The researchers found that 89.4% of those participants who received the experimental drug combination had still not had leukemia progression about three years later versus 72.9% of those who received the traditional chemotherapy combination.
Difference in overall survival rate
They also saw a statistically significant difference in overall survival between the two groups; 98.8% of the people randomly assigned to receive the new drug combination were alive after three years versus 91.5% of those who had received the traditional treatment.
Although the incidence of serious treatment-related adverse events was similar between the two groups, infectious complications occurred more frequently in the group receiving the traditional treatment.

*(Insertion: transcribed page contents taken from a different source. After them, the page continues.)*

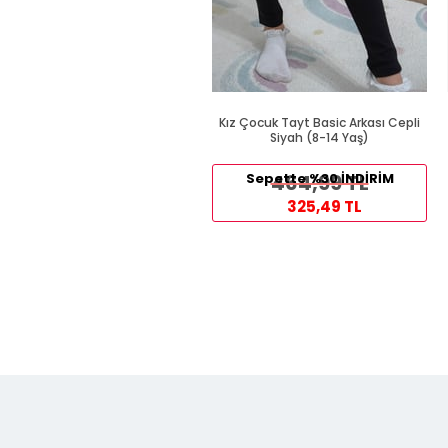
Kız Çocuk Tayt Basic Arkası Cepli
Siyah (8-14 Yaş)
Sepette %30 İNDİRİM
464,99 TL
325,49 TL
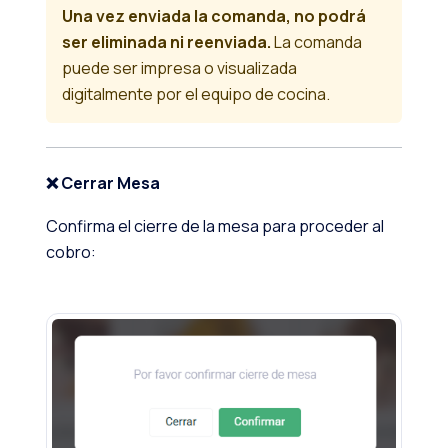
Una vez enviada la comanda, no podrá
ser eliminada ni reenviada.
La comanda
puede ser impresa o visualizada
digitalmente por el equipo de cocina.
❌ Cerrar Mesa
Confirma el cierre de la mesa para proceder al
cobro:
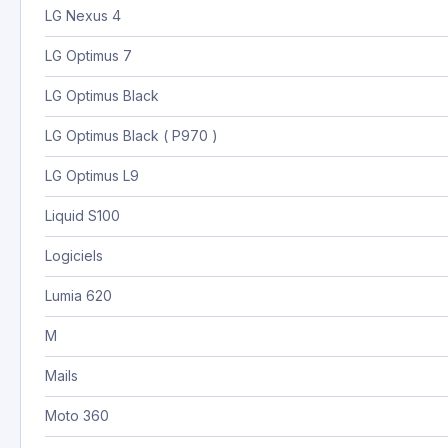
LG Nexus 4
LG Optimus 7
LG Optimus Black
LG Optimus Black ( P970 )
LG Optimus L9
Liquid S100
Logiciels
Lumia 620
M
Mails
Moto 360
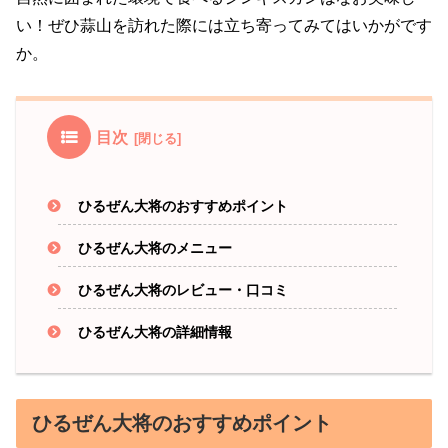
い！ぜひ蒜山を訪れた際には立ち寄ってみてはいかがです
か。
目次
ひるぜん大将のおすすめポイント
ひるぜん大将のメニュー
ひるぜん大将のレビュー・口コミ
ひるぜん大将の詳細情報
ひるぜん大将のおすすめポイント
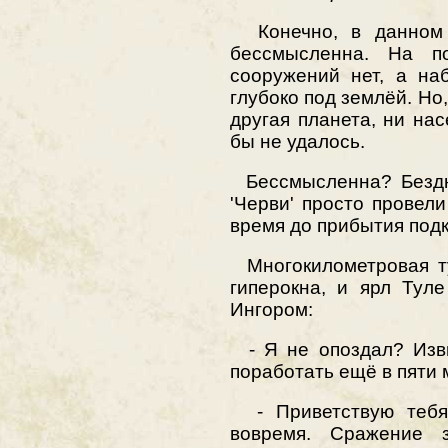
Конечно, в данном с
бессмысленна. На по
сооружений нет, а на
глубоко под землёй. Но
другая планета, ни на
бы не удалось.
Бессмысленна? Бездна
'Черви' просто провели
время до прибытия подк
Многокилометровая ту
гиперокна, и ярл Тул
Ингором:
- Я не опоздал? Изв
поработать ещё в пяти 
- Приветствую тебя, 
вовремя. Сражение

“I have two children, and I thought carefully about participating in a clinical trial,” Rosenbaum said. “But when I learned that the traditional treatment carries a small but not insignificant mortality risk due to secondary infections, the decision became more clear. I’ve experienced minimal side effects from the combination of ibrutinib and rituximab that have been very manageable. It’s been a life-changing experience.”
“This is one of those situations we don’t often have in oncology,” Shanafelt said. “The new treatment is both more effective and better tolerated. This represents a paradigm shift in how these patients should be treated. We can now relegate chemotherapy to a fallback plan rather than a first-line course of action.”
Steven Coutre, MD, professor of hematology at Stanford, is also a co-author of the study.
Researchers from the Dana Farber Cancer Institute, the Mayo Clinic, the University of California-Irvine Medical Center, Northwell Health/Center for Advanced Medicine, Kaiser Permanente NCORP/The Permanente Medical Group, Rochester University, the Washington University School of Medicine, Memorial Sloan Kettering Cancer Center, Fairview Ridges Hospital, Aurora Cancer Care, the National Cancer Institute and the University of Alabama also contributed to the study.
The research was supported by the National Institutes of Health (grants CA193541, CA180820, CA180794, CA189828, CA180790, CA180791, CA180816, CA180833, CA189863, CA190140, CA180821, CA180888, CA189821, CA180816, CA180867 and CA180855) and Pharmacyclics LLC, which provided ibrutinib for the study.
Stanford’s Department of Medicine also supported the work.